◆ **EXERCISE MATERIAL**:
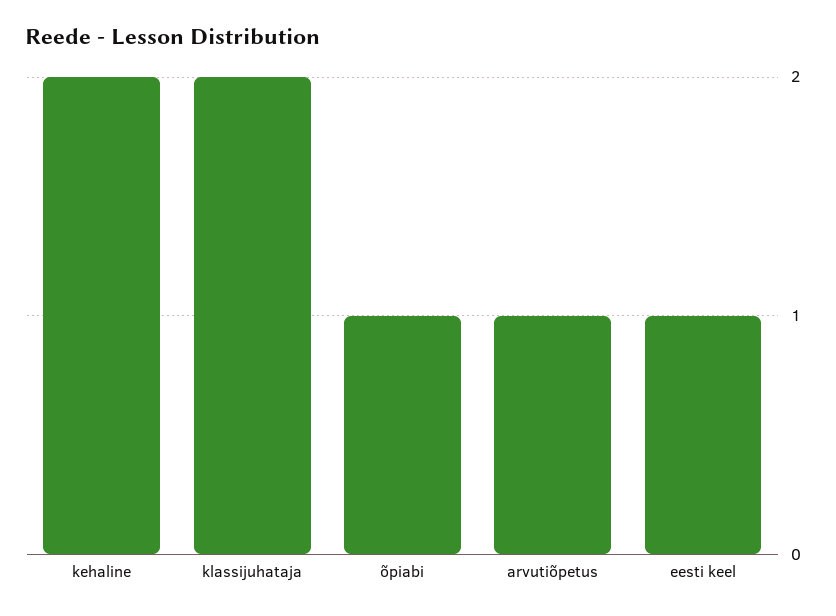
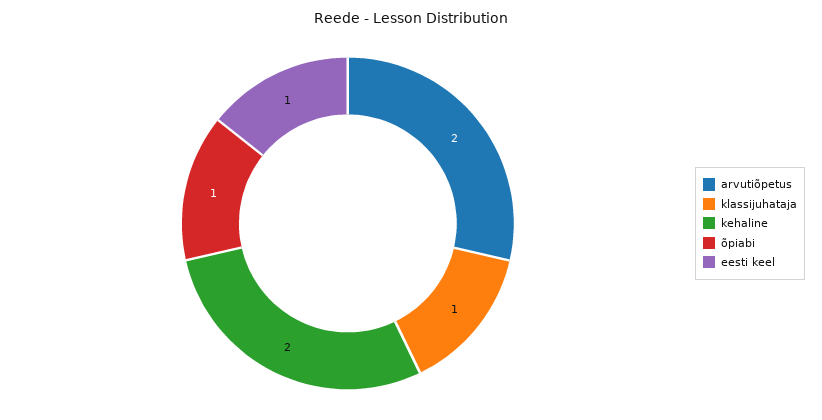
klassijuhataja: 2 -> 1
arvutiõpetus: 1 -> 2

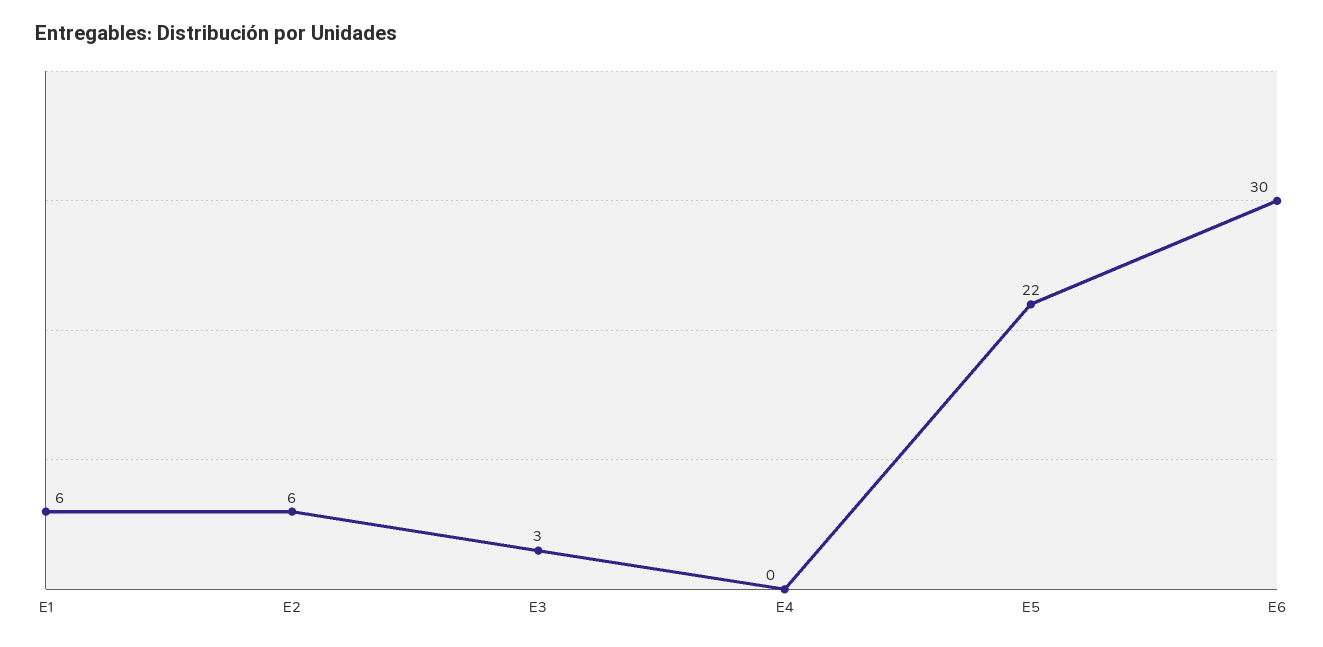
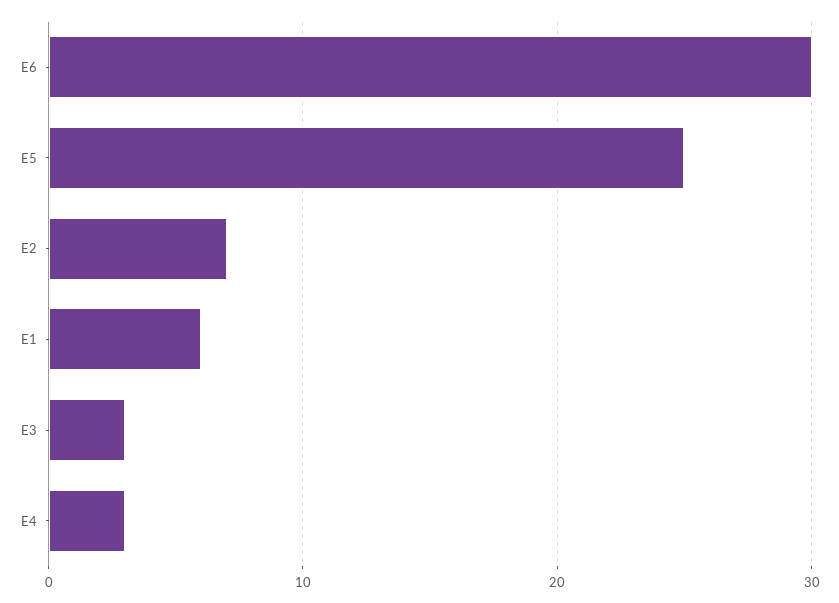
E2: 6 -> 7
E4: 0 -> 3
E5: 22 -> 25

◆ **THE PROBLEM**: Repeat every entry above exactly as written and omit any pictures it holds.

◆ **ANSWER SECTION**:
klassijuhataja: 2 -> 1
arvutiõpetus: 1 -> 2

E2: 6 -> 7
E4: 0 -> 3
E5: 22 -> 25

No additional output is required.